Images aside, the whole listing should be written out word for word.

■ Source data
§

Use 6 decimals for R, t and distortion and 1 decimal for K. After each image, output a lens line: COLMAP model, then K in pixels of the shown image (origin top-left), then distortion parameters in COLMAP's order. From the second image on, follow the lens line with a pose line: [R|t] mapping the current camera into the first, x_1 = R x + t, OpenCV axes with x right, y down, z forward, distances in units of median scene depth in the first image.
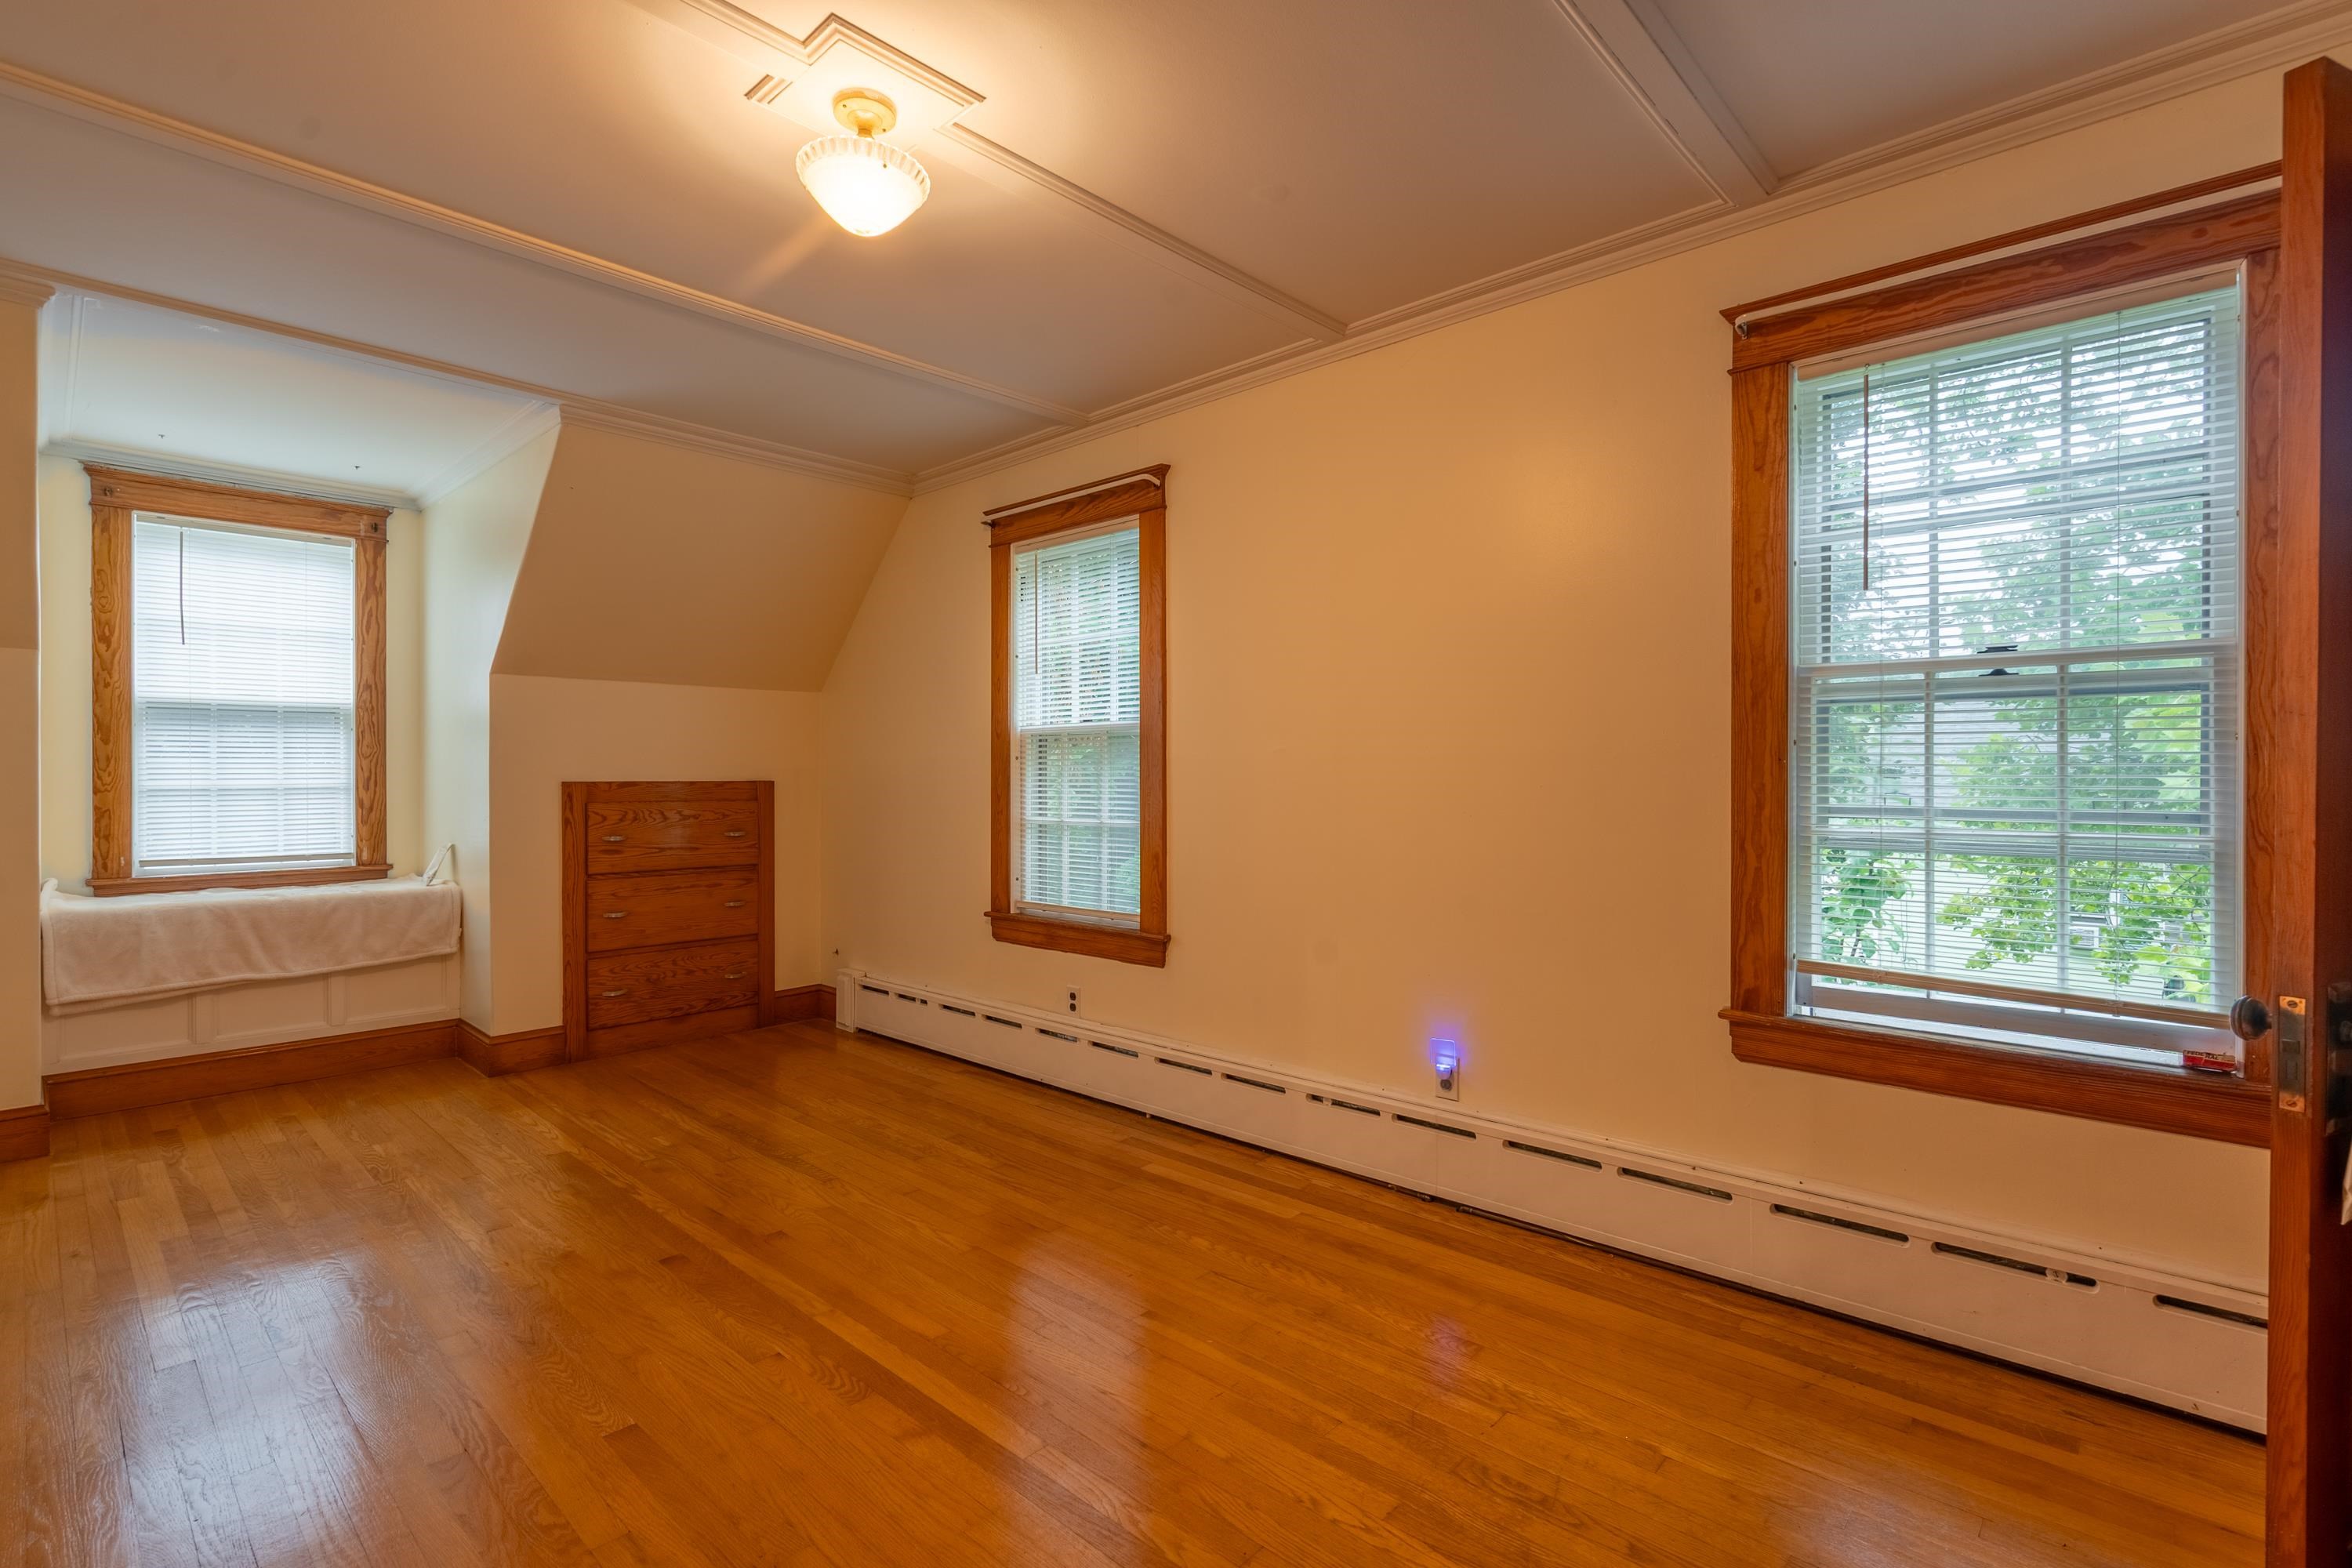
lens RADIAL K [[1076.9, 0, 1163.6], [0, 1076.9, 787.5], [0, 0, 1]] dist [-0.000077, -0.000583]
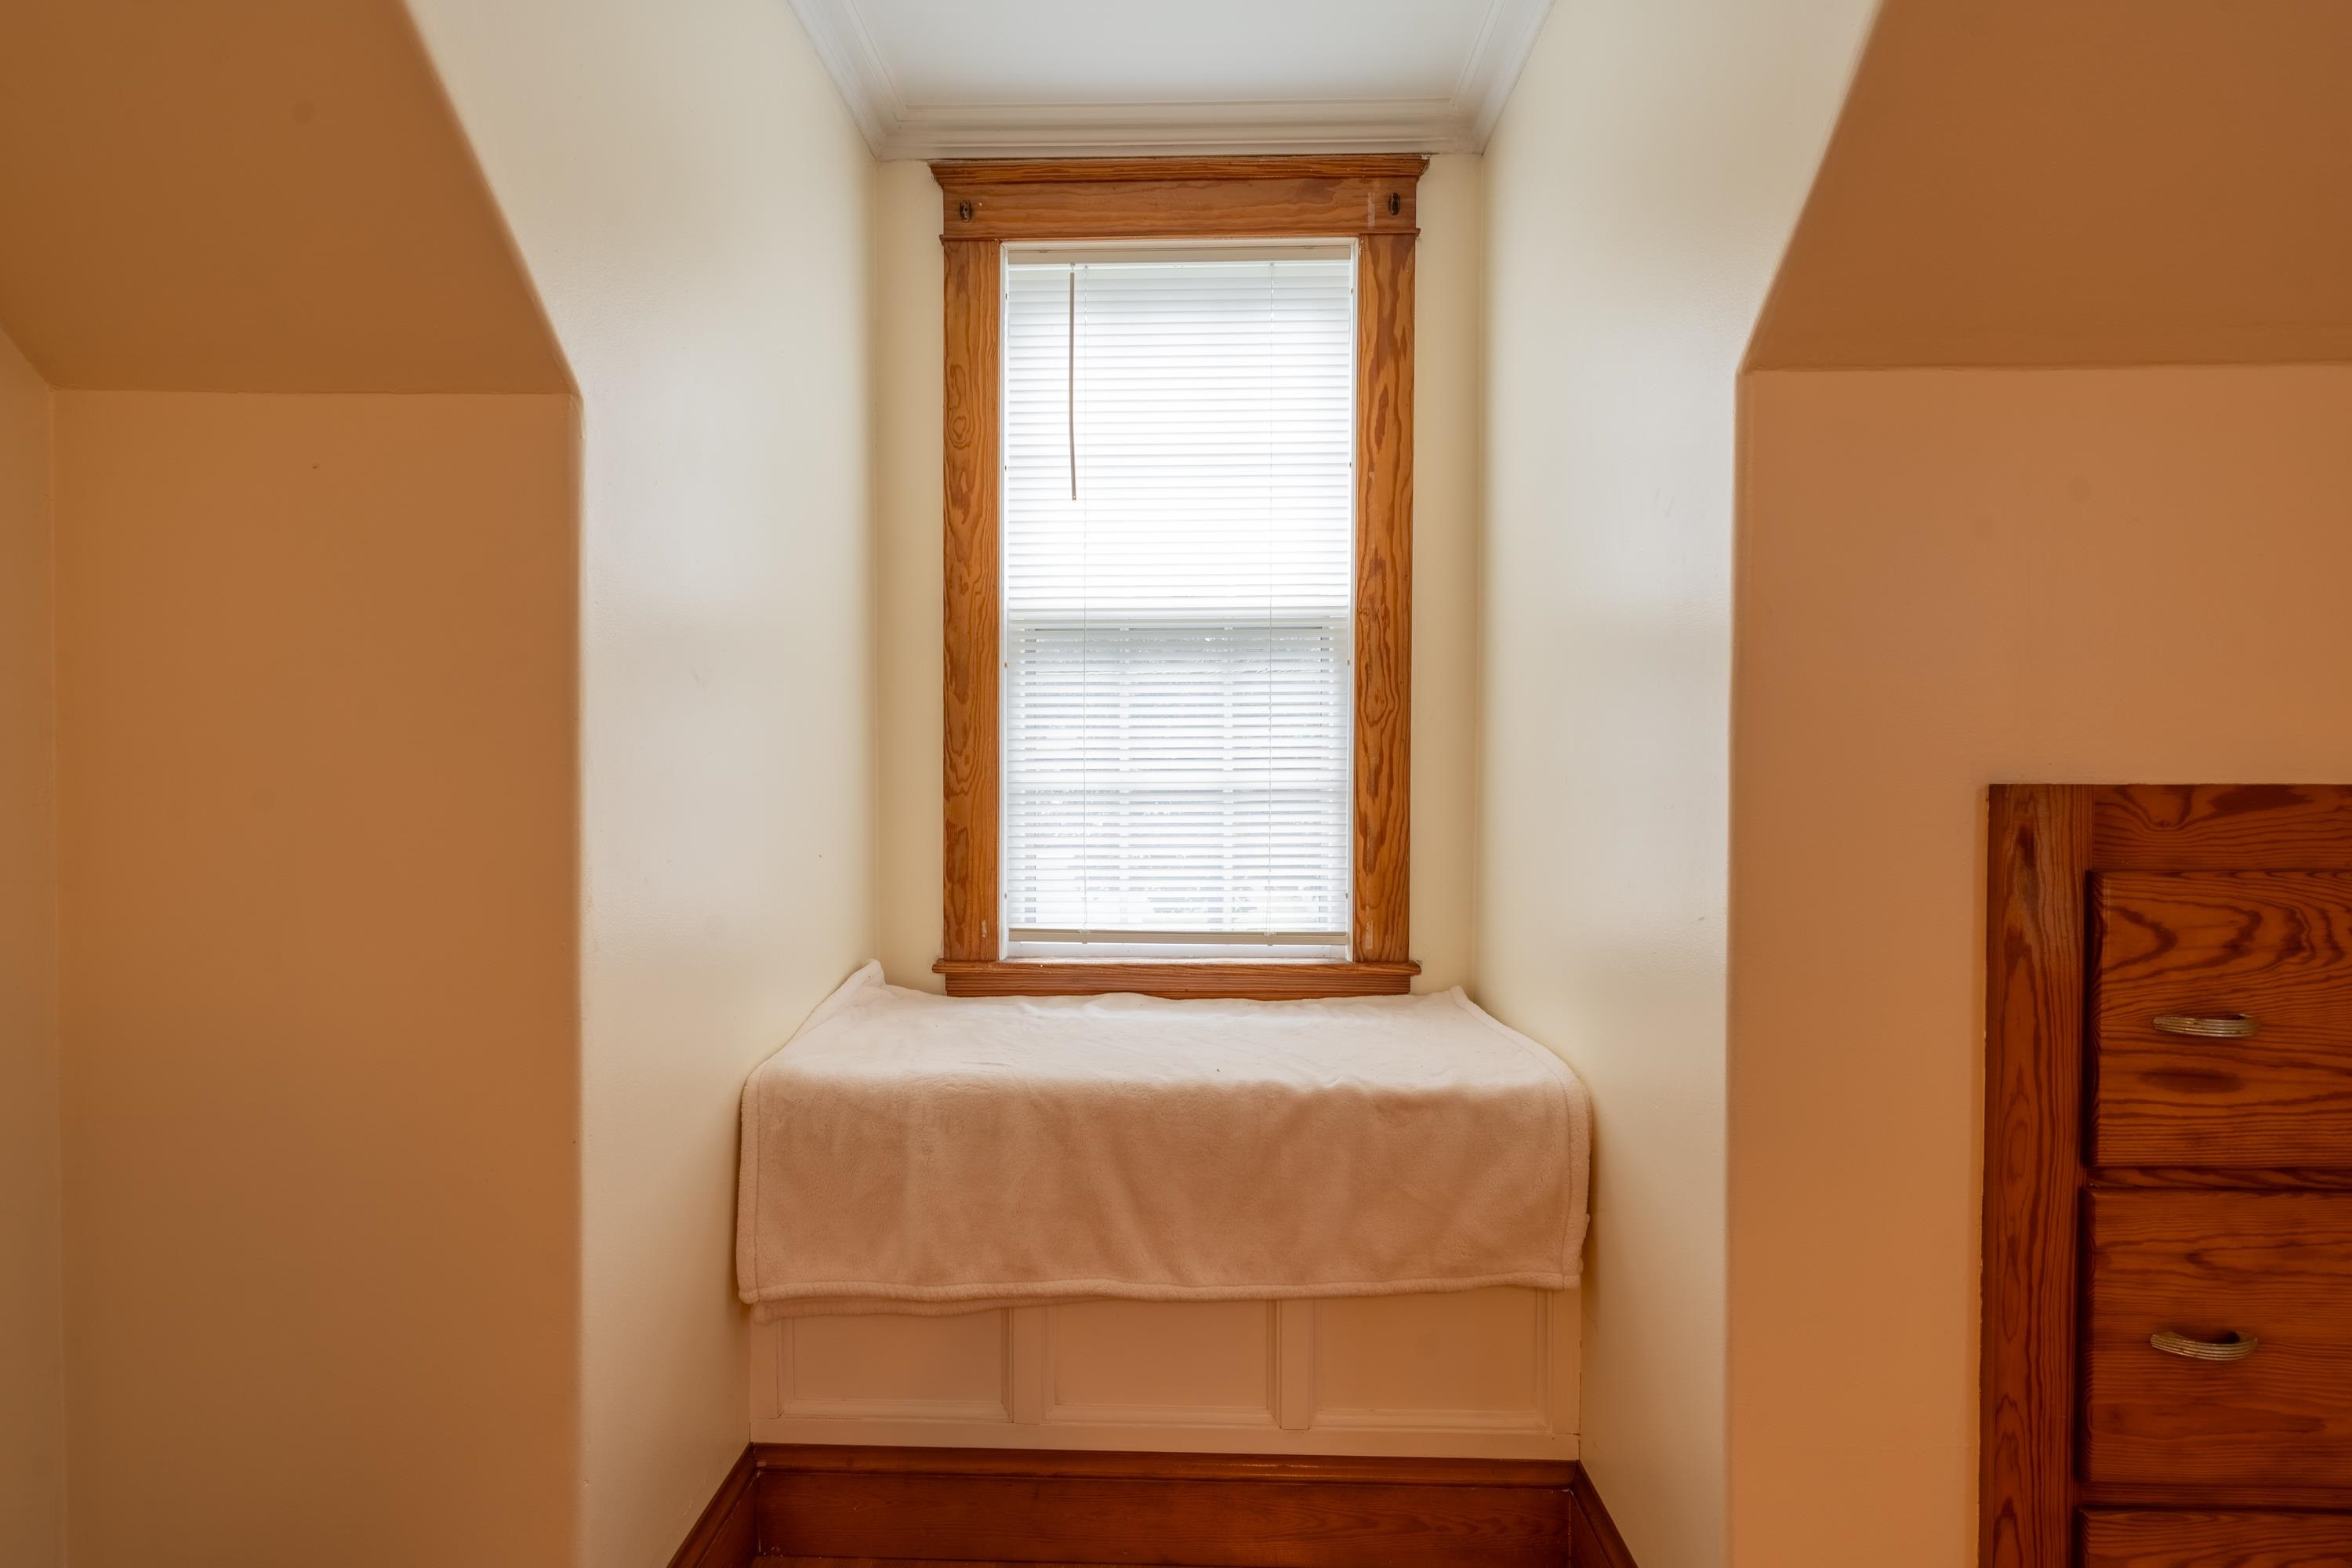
lens RADIAL K [[1076.9, 0, 1180.0], [0, 1076.9, 779.6], [0, 0, 1]] dist [-0.000077, -0.000583]
pose [[0.669878, 0.008969, -0.742417, -0.494350], [-0.009178, 0.999951, 0.003799, -0.005593], [0.742414, 0.004269, 0.669928, 0.685558]]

§

■ Reply
Use 6 decimals for R, t and distortion and 1 decimal for K. After each image, output a lens line: COLMAP model, then K in pixels of the shown image (origin top-left), then distortion parameters in COLMAP's order. From the second image on, follow the lens line with a pose line: [R|t] mapping the current camera into the first, x_1 = R x + t, OpenCV axes with x right, y down, z forward, distances in units of median scene depth in the first image.
lens RADIAL K [[1076.9, 0, 1163.6], [0, 1076.9, 787.5], [0, 0, 1]] dist [-0.000077, -0.000583]
lens RADIAL K [[1076.9, 0, 1180.0], [0, 1076.9, 779.6], [0, 0, 1]] dist [-0.000077, -0.000583]
pose [[0.669878, 0.008969, -0.742417, -0.494350], [-0.009178, 0.999951, 0.003799, -0.005593], [0.742414, 0.004269, 0.669928, 0.685558]]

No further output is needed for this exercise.